Gustika: Pemerintah Harus Dengarkan Keresahan Papua, Bukan Kirim Militer

Rabu, 17 Juni 2020 | 22:05 WIB
Gustika: Pemerintah Harus Dengarkan Keresahan Papua, Bukan Kirim Militer
Sejumlah aktivis dari gabungan aliansi Solidaritas Masyarakat untuk Demokrasi melakukan aksi damai terkait pembebasan 7 Tahanan Politik Papua di 0 Kilometer, Yogyakarta, Senin (15/6/2020). [Suarajogja.id / baktora]
Follow Suara.com untuk mendapatkan informasi terkini.

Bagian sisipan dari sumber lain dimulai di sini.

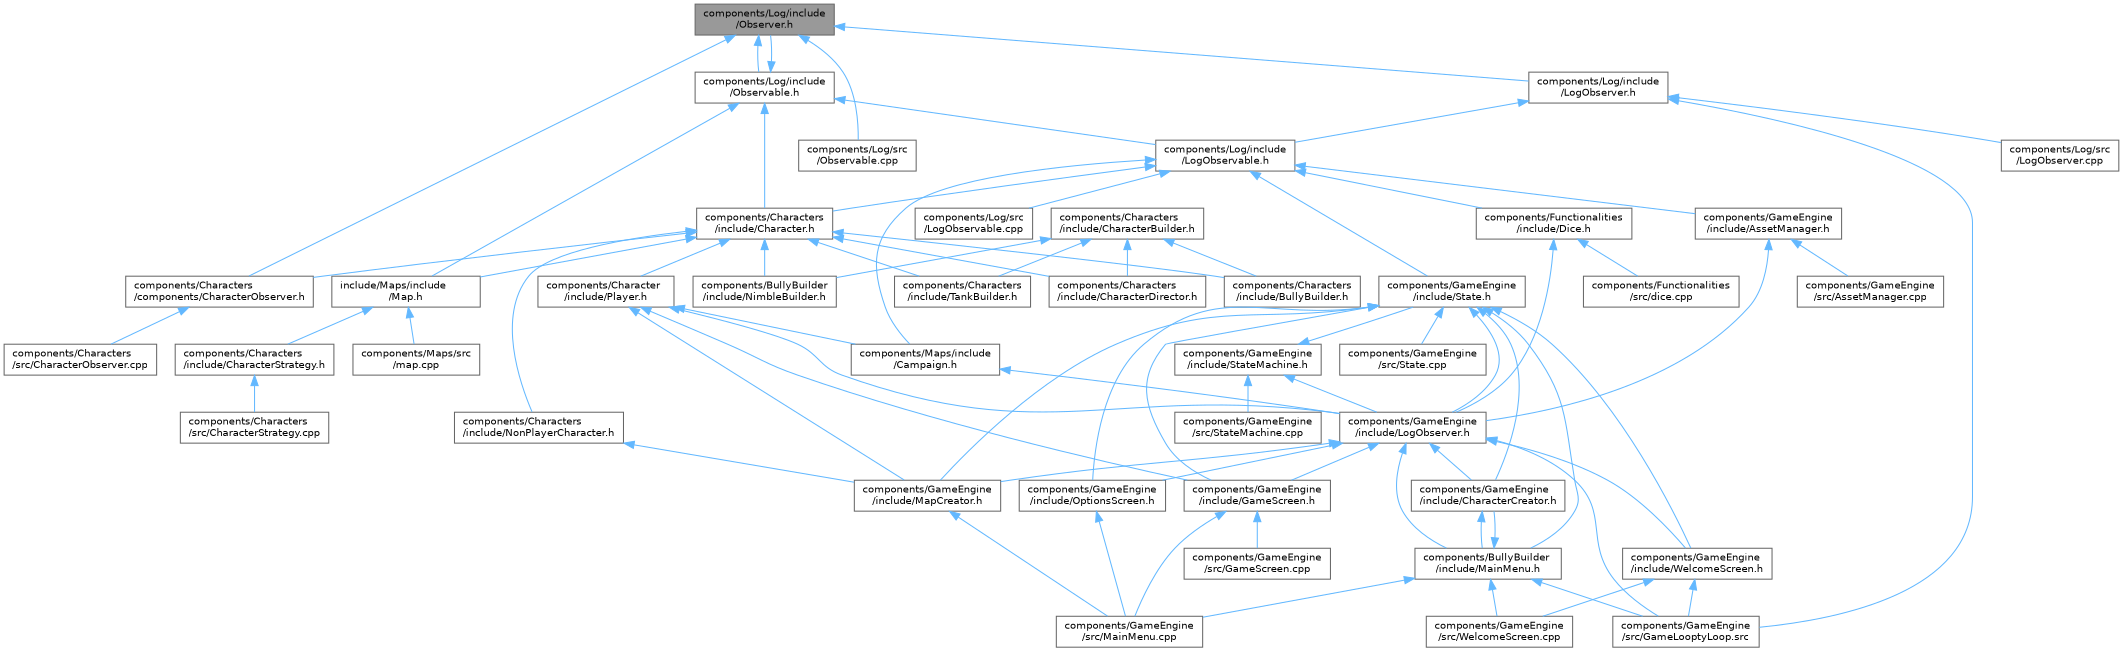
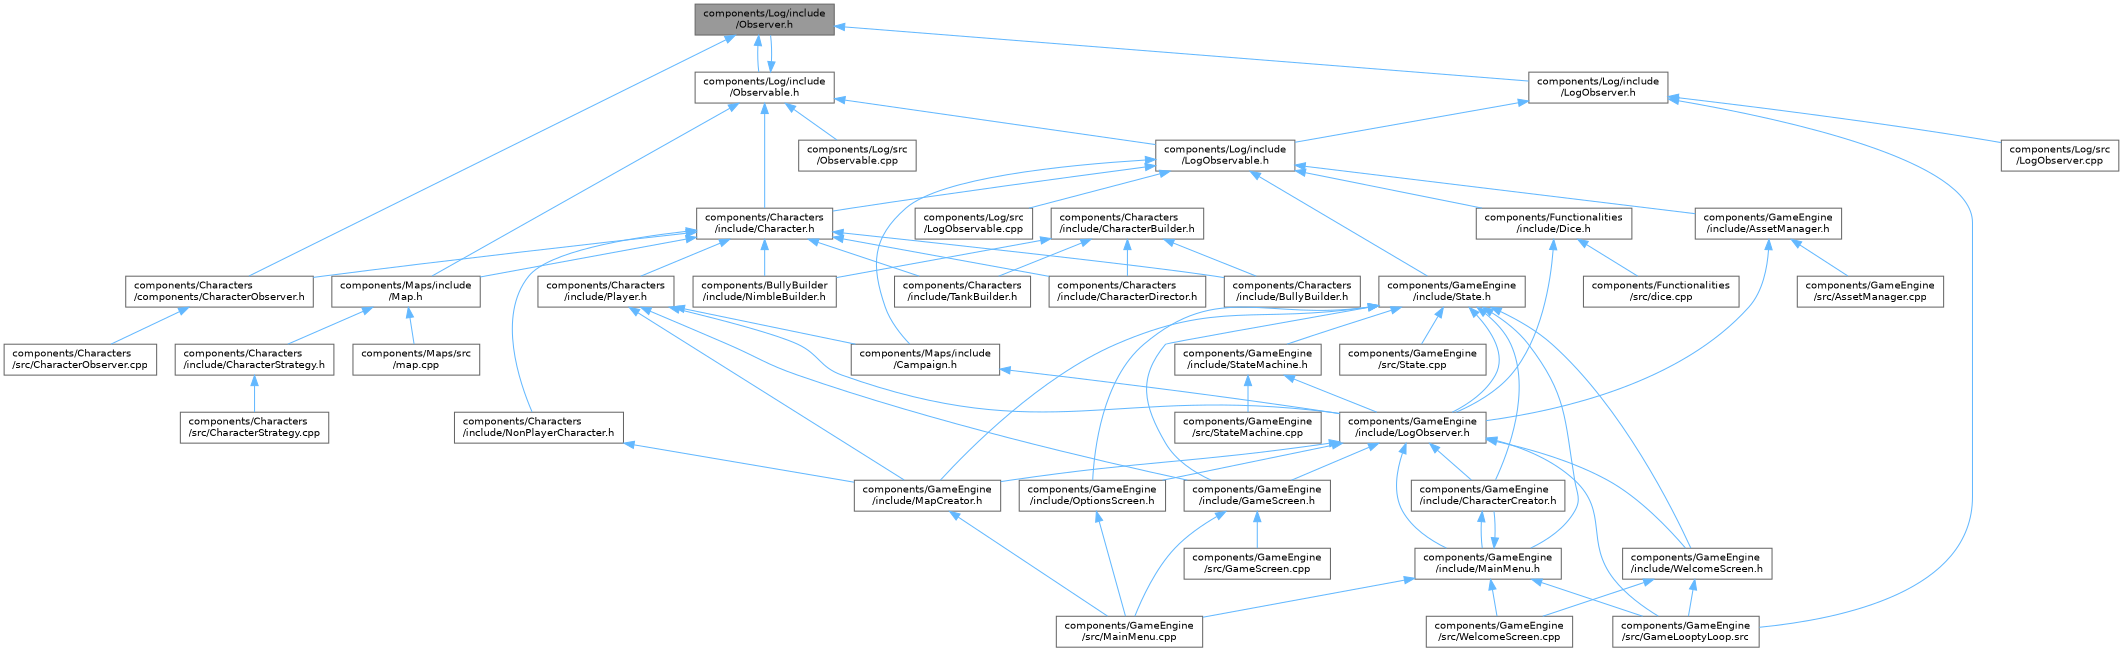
  digraph {
    node [color=grey40 fillcolor=white fontname=Helvetica fontsize=10 shape=box style=filled]
    edge [color=steelblue1 dir=back fontname=Helvetica fontsize=10 labelfontname=Helvetica labelfontsize=10 style=solid]
    n1 [color=gray40 fillcolor=grey60 fontcolor=black height=0.2 label="components/Log/include\l/Observer.h" width=0.4]
    n2 [height=0.2 label="components/Characters\l/components/CharacterObserver.h" width=0.4]
    n3 [height=0.2 label="components/Log/include\l/LogObserver.h" width=0.4]
    n4 [height=0.2 label="components/Log/include\l/Observable.h" width=0.4]
    n5 [height=0.2 label="components/Characters\l/src/CharacterObserver.cpp" width=0.4]
    n6 [height=0.2 label="components/GameEngine\l/src/GameLooptyLoop.src" width=0.4]
    n7 [height=0.2 label="components/Log/include\l/LogObservable.h" width=0.4]
    n8 [height=0.2 label="components/Log/src\l/LogObserver.cpp" width=0.4]
    n9 [height=0.2 label="components/Characters\l/include/Character.h" width=0.4]
-   n10 [height=0.2 label="include/Maps/include\l/Map.h" width=0.4]
+   n10 [height=0.2 label="components/Maps/include\l/Map.h" width=0.4]
    n11 [height=0.2 label="components/Log/src\l/Observable.cpp" width=0.4]
    n12 [height=0.2 label="components/Maps/include\l/Campaign.h" width=0.4]
    n13 [height=0.2 label="components/Functionalities\l/include/Dice.h" width=0.4]
    n14 [height=0.2 label="components/GameEngine\l/include/AssetManager.h" width=0.4]
    n15 [height=0.2 label="components/GameEngine\l/include/State.h" width=0.4]
    n16 [height=0.2 label="components/Log/src\l/LogObservable.cpp" width=0.4]
    n17 [height=0.2 label="components/Characters\l/include/BullyBuilder.h" width=0.4]
    n18 [height=0.2 label="components/BullyBuilder\l/include/NimbleBuilder.h" width=0.4]
    n19 [height=0.2 label="components/Characters\l/include/TankBuilder.h" width=0.4]
    n20 [height=0.2 label="components/Characters\l/include/NonPlayerCharacter.h" width=0.4]
-   n21 [height=0.2 label="components/Character\l/include/Player.h" width=0.4]
+   n21 [height=0.2 label="components/Characters\l/include/Player.h" width=0.4]
    n22 [height=0.2 label="components/Characters\l/include/CharacterDirector.h" width=0.4]
    n23 [height=0.2 label="components/GameEngine\l/include/LogObserver.h" width=0.4]
    n24 [height=0.2 label="components/Functionalities\l/src/dice.cpp" width=0.4]
    n25 [height=0.2 label="components/GameEngine\l/src/AssetManager.cpp" width=0.4]
    n26 [height=0.2 label="components/GameEngine\l/include/StateMachine.h" width=0.4]
    n27 [height=0.2 label="components/GameEngine\l/include/MapCreator.h" width=0.4]
    n28 [height=0.2 label="components/GameEngine\l/include/GameScreen.h" width=0.4]
    n29 [height=0.2 label="components/GameEngine\l/include/CharacterCreator.h" width=0.4]
-   n30 [height=0.2 label="components/BullyBuilder\l/include/MainMenu.h" width=0.4]
+   n30 [height=0.2 label="components/GameEngine\l/include/MainMenu.h" width=0.4]
    n31 [height=0.2 label="components/GameEngine\l/include/OptionsScreen.h" width=0.4]
    n32 [height=0.2 label="components/GameEngine\l/include/WelcomeScreen.h" width=0.4]
    n33 [height=0.2 label="components/GameEngine\l/src/State.cpp" width=0.4]
    n34 [height=0.2 label="components/GameEngine\l/src/StateMachine.cpp" width=0.4]
    n35 [height=0.2 label="components/Characters\l/include/CharacterBuilder.h" width=0.4]
    n36 [height=0.2 label="components/Characters\l/include/CharacterStrategy.h" width=0.4]
    n37 [height=0.2 label="components/Maps/src\l/map.cpp" width=0.4]
    n38 [height=0.2 label="components/GameEngine\l/src/MainMenu.cpp" width=0.4]
    n39 [height=0.2 label="components/GameEngine\l/src/GameScreen.cpp" width=0.4]
    n40 [height=0.2 label="components/GameEngine\l/src/WelcomeScreen.cpp" width=0.4]
    n41 [height=0.2 label="components/Characters\l/src/CharacterStrategy.cpp" width=0.4]
    n1 -> n2
    n1 -> n3
    n1 -> n4
    n2 -> n5
    n3 -> n6
    n3 -> n7
    n3 -> n8
    n4 -> n1
    n4 -> n7
    n4 -> n9
    n4 -> n10
-   n1 -> n11
+   n4 -> n11
    n7 -> n9
    n7 -> n12
    n7 -> n13
    n7 -> n14
    n7 -> n15
    n7 -> n16
    n9 -> n2
    n9 -> n10
    n9 -> n17
    n9 -> n18
    n9 -> n19
    n9 -> n20
    n9 -> n21
    n9 -> n22
    n10 -> n36
    n10 -> n37
    n12 -> n23
    n13 -> n23
    n13 -> n24
    n14 -> n23
    n14 -> n25
    n15 -> n23
-   n26 -> n15
+   n15 -> n26
    n15 -> n27
    n15 -> n28
    n15 -> n29
    n15 -> n30
    n15 -> n31
    n15 -> n32
    n15 -> n33
    n20 -> n27
    n21 -> n12
    n21 -> n23
    n21 -> n27
    n21 -> n28
    n23 -> n6
    n23 -> n27
    n23 -> n28
    n23 -> n29
    n23 -> n30
    n23 -> n31
    n23 -> n32
    n26 -> n23
    n26 -> n34
    n27 -> n38
    n28 -> n38
    n28 -> n39
    n29 -> n30
    n30 -> n6
    n30 -> n29
    n30 -> n38
    n30 -> n40
    n31 -> n38
    n32 -> n6
    n32 -> n40
    n35 -> n17
    n35 -> n18
    n35 -> n19
    n35 -> n22
    n36 -> n41
  }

Klik WhatsApp Channel & Google News

Suara.com - Aktivis dan peneliti muda Gustika Fardani menilai pemerintah seharusnya membuka ruang dialog dengan orang-orang Papua yang selama ini merasa didiskrimasi dan mendapat perlakuan rasisme dari Indonesia, bukan mempidanakan mereka.

Cucu Wakil Presiden pertama RI Mohamammad Hatta itu mengatakan pengiriman militer ke tanah Papua tidak akan menyelesaikan akar masalah karena sebenarnya orang Papua hanya ingin berbicara dan didengarkan.

"Saatnya pemerintah mendengar dan mengurai akar masalahnya apa, karena menambah force, menambah militer, menambah polisi itu bukan sebuah solusi, namun betul-betul secara sistemik harus diurai," kata Gustika dalam diskusi Amnesty Internasional Indonesia, Rabu (17/6/2020).

Menurutnya, suara para tahanan politik Papua seperti Mantan Ketua BEM Universitas Cendrawasih Ferry Kombo yang baru saja melakukan makar dan divonis 10 bulan perlu direfleksikan oleh pemerintah.

Baca Juga: Protes Vonis 7 Tapol Papua, Natalius Pigai: Pengadilan Sesat dan Rasis!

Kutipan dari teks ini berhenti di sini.